The lights, a natural phenomenon seen for centuries near their namesake mountain, play an integral role in Alien Abduction, a highly-anticipated sci-fi thriller hitting the big screens April 4.
The independent movie was filmed in Burke, Avery and Watauga counties in 2011, and will hold its world premiere Tuesday, April 1, at the Marquee Cinemas in downtown Morganton.
Director Matty Beckerman and producer Cathy Beckerman, both of Los Angeles, will be on hand for the premiere, and will host a Q-and-A session following the 7:00 p.m. screening.
Beckerman grew up on the East Coast and learned about the Brown Mountain Lights as a kid visiting his grandparents' house in Blowing Rock. During those visits he also experienced the remoteness of North Carolina's mountains, and combined those two ideas into a fictitious story that involves the lights and the disappearance of people.
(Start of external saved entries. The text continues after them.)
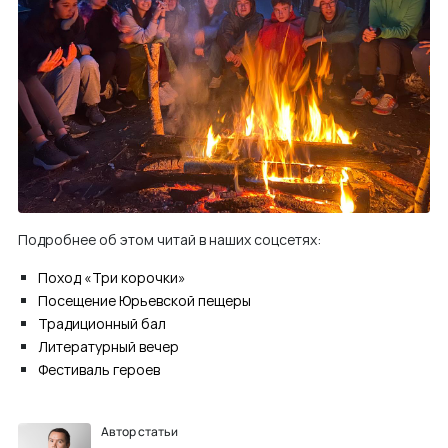
Подробнее об этом читай в наших соцсетях:
Поход «Три корочки»
Посещение Юрьевской пещеры
Традиционный бал
Литературный вечер
Фестиваль героев
Автор статьи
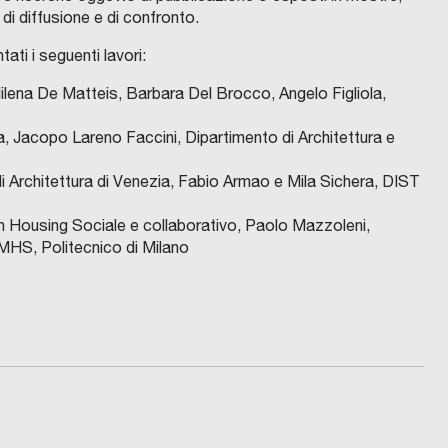
i diffusione e di confronto.
ti i seguenti lavori:
Milena De Matteis, Barbara Del Brocco, Angelo Figliola,
, Jacopo Lareno Faccini, Dipartimento di Architettura e
i Architettura di Venezia, Fabio Armao e Mila Sichera, DIST
in Housing Sociale e collaborativo, Paolo Mazzoleni,
MHS, Politecnico di Milano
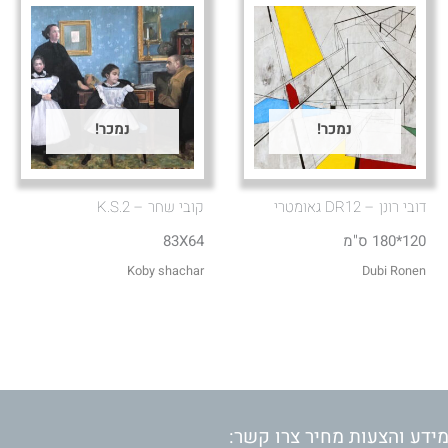
נמכר!
נמכר!
דובי רונן – DR12 גאומטרי
קובי שחר – K.S.2
120*180 ס"מ
83X64
Koby shachar
Dubi Ronen
ידע והצעות מחיר צרו קשר:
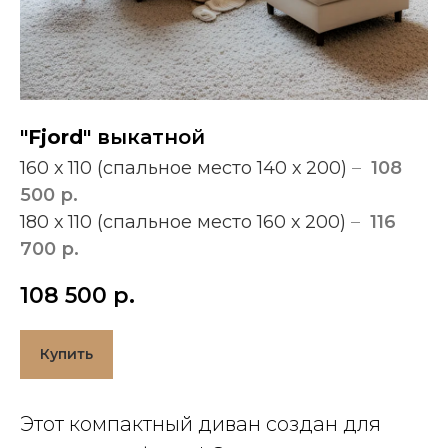
"Fjord"
выкатной
160 х 110 (спальное место 140 х 200)
–
108
500 р.
180 х 110 (спальное место 160 х 200)
–
116
700 р.
108 500
р.
Купить
Этот компактный диван создан для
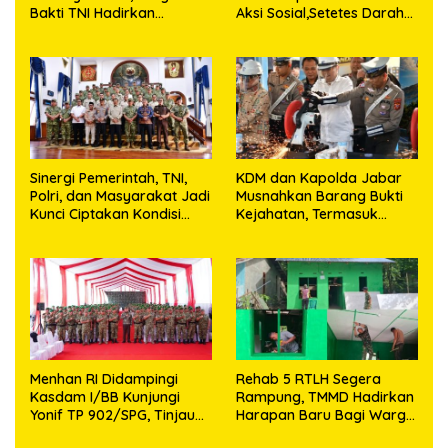
Bakti TNI Hadirkan
Aksi Sosial,Setetes Darah
Harapan Baru di Nias
Menjadi Harapan Hidup
Utara
Bagi Yang Membutuhkan
Sinergi Pemerintah, TNI,
KDM dan Kapolda Jabar
Polri, dan Masyarakat Jadi
Musnahkan Barang Bukti
Kunci Ciptakan Kondisi
Kejahatan, Termasuk
Aman dan Kondusif
Knalpot Brong dan
Tramadol
Menhan RI Didampingi
Rehab 5 RTLH Segera
Kasdam I/BB Kunjungi
Rampung, TMMD Hadirkan
Yonif TP 902/SPG, Tinjau
Harapan Baru Bagi Warga
Fasilitas dan Beri Motivasi
Desa Sijarango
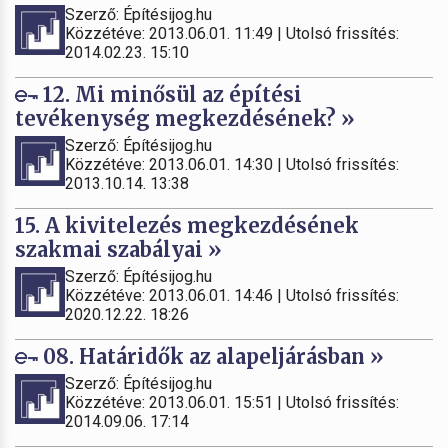
Szerző: Építésijog.hu
Közzétéve: 2013.06.01. 11:49 | Utolsó frissítés:
2014.02.23. 15:10
12. Mi minősül az építési
tevékenység megkezdésének? »
Szerző: Építésijog.hu
Közzétéve: 2013.06.01. 14:30 | Utolsó frissítés:
2013.10.14. 13:38
15. A kivitelezés megkezdésének
szakmai szabályai »
Szerző: Építésijog.hu
Közzétéve: 2013.06.01. 14:46 | Utolsó frissítés:
2020.12.22. 18:26
08. Határidők az alapeljárásban »
Szerző: Építésijog.hu
Közzétéve: 2013.06.01. 15:51 | Utolsó frissítés:
2014.09.06. 17:14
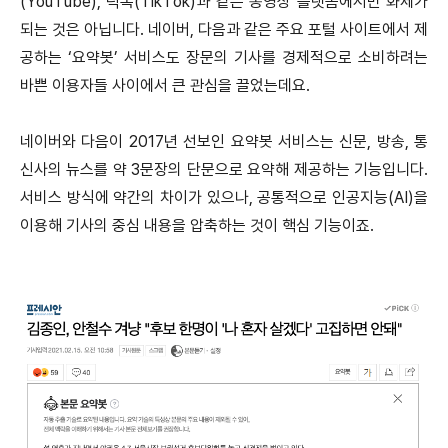
(YouTube), 틱톡(TikTok)과 같은 동영상 플랫폼에서만 화제가
되는 것은 아닙니다. 네이버, 다음과 같은 주요 포털 사이트에서 제
공하는 ‘요약봇’ 서비스도 장문의 기사를 경제적으로 소비하려는
바쁜 이용자들 사이에서 큰 관심을 끌었는데요.
네이버와 다음이 2017년 선보인 요약봇 서비스는 신문, 방송, 통
신사의 뉴스를 약 3문장의 단문으로 요약해 제공하는 기능입니다.
서비스 방식에 약간의 차이가 있으나, 공통적으로 인공지능(AI)을
이용해 기사의 중심 내용을 압축하는 것이 핵심 기능이죠.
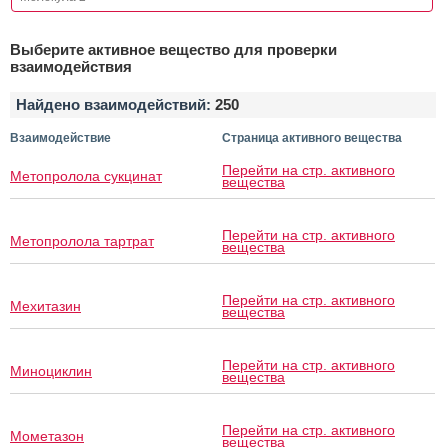
Выберите активное вещество для проверки
взаимодействия
Найдено взаимодействий:
250
Взаимодействие
Страница активного вещества
Перейти на стр. активного
Метопролола сукцинат
вещества
Перейти на стр. активного
Метопролола тартрат
вещества
Перейти на стр. активного
Мехитазин
вещества
Перейти на стр. активного
Миноциклин
вещества
Перейти на стр. активного
Мометазон
вещества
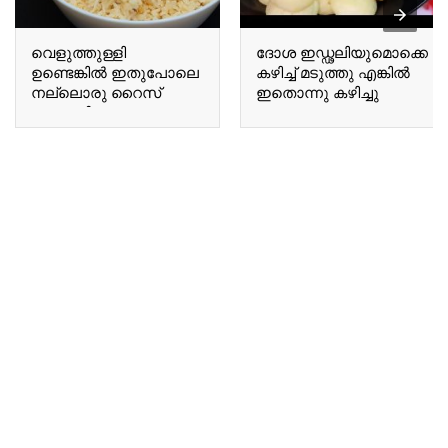
വെളുത്തുള്ളി
ദോശ ഇഡ്ഢലിയുമൊക്കെ
ഉണ്ടെങ്കിൽ ഇതുപോലെ
കഴിച്ച് മടുത്തു എങ്കിൽ
നല്ലൊരു റൈസ്
ഇതൊന്നു കഴിച്ചു
ഉണ്ടാക്കിയെടുക്കാം If
നോക്കൂ If you are tired
you have garlic, you can
of eating dosa and idli,
make a delicious rice
give this a try.
dish like this.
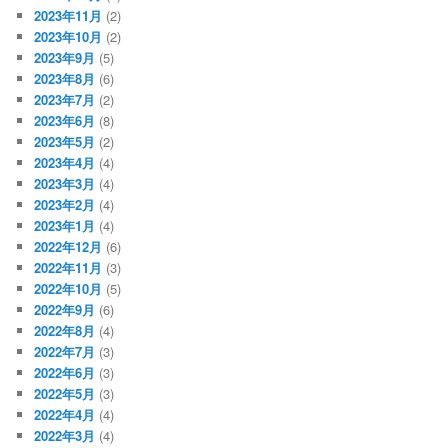
2023年11月
(2)
2023年10月
(2)
2023年9月
(5)
2023年8月
(6)
2023年7月
(2)
2023年6月
(8)
2023年5月
(2)
2023年4月
(4)
2023年3月
(4)
2023年2月
(4)
2023年1月
(4)
2022年12月
(6)
2022年11月
(3)
2022年10月
(5)
2022年9月
(6)
2022年8月
(4)
2022年7月
(3)
2022年6月
(3)
2022年5月
(3)
2022年4月
(4)
2022年3月
(4)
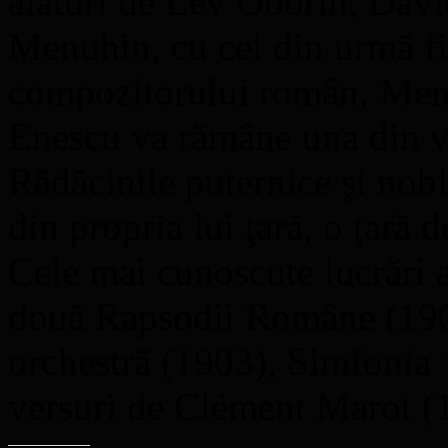
alături de Lev Oborin, Davi
Menuhin, cu cel din urmă fi
compozitorului român, Menu
Enescu va rămâne una din ve
Rădăcinile puternice şi nobl
din propria lui ţară, o ţară 
Cele mai cunoscute lucrări 
două Rapsodii Române (1901
orchestră (1903), Simfonia 
versuri de Clément Marot (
"We would often get lost on some of the back roads. I remember sitting in the car and daydreaming about what would happen if we really got lost," Beckerman said. "What would happen if our entire family got lost? That was the inspiration. That's where I started."
The movie uses the found-footage format to tell the story from the viewpoint of a family on a camping trip to Brown Mountain. Beckerman describes it as a "psychological thriller" that does not rely on blood and gore to stir emotion.
"Sometimes the things you hear affect you more than the things you see," he said.
Burke County tourism director Ed Phillips was instrumental in bringing the world premiere to Morganton, and feels it will generate renewed interest in the mysterious lights.
"Even though the film is spooky and scary, it will definitely bring attention to the lights. We already have a business in Morganton offering guided tours to try to see the lights," Phillips said. "IFC Films is distributing this worldwide. It's a big deal. I recently read a review that said it's probably the best found-footage film since the genre was created by The Blair Witch Project."
The movie also interviews the two people most associated with studying the lights - scientist Dan Caton of Boone and paranormal researcher Joshua Warren of Asheville.
"Making this movie in Burke County and being able to debut the film there is a special moment for me," Beckerman said. "I believe people are going to really react to it. People will see this worldwide and it will draw attention to the Brown Mountain Lights. This will be great for tourism. The movie is fiction, but lights are there; they're real. Anyone can go to see them."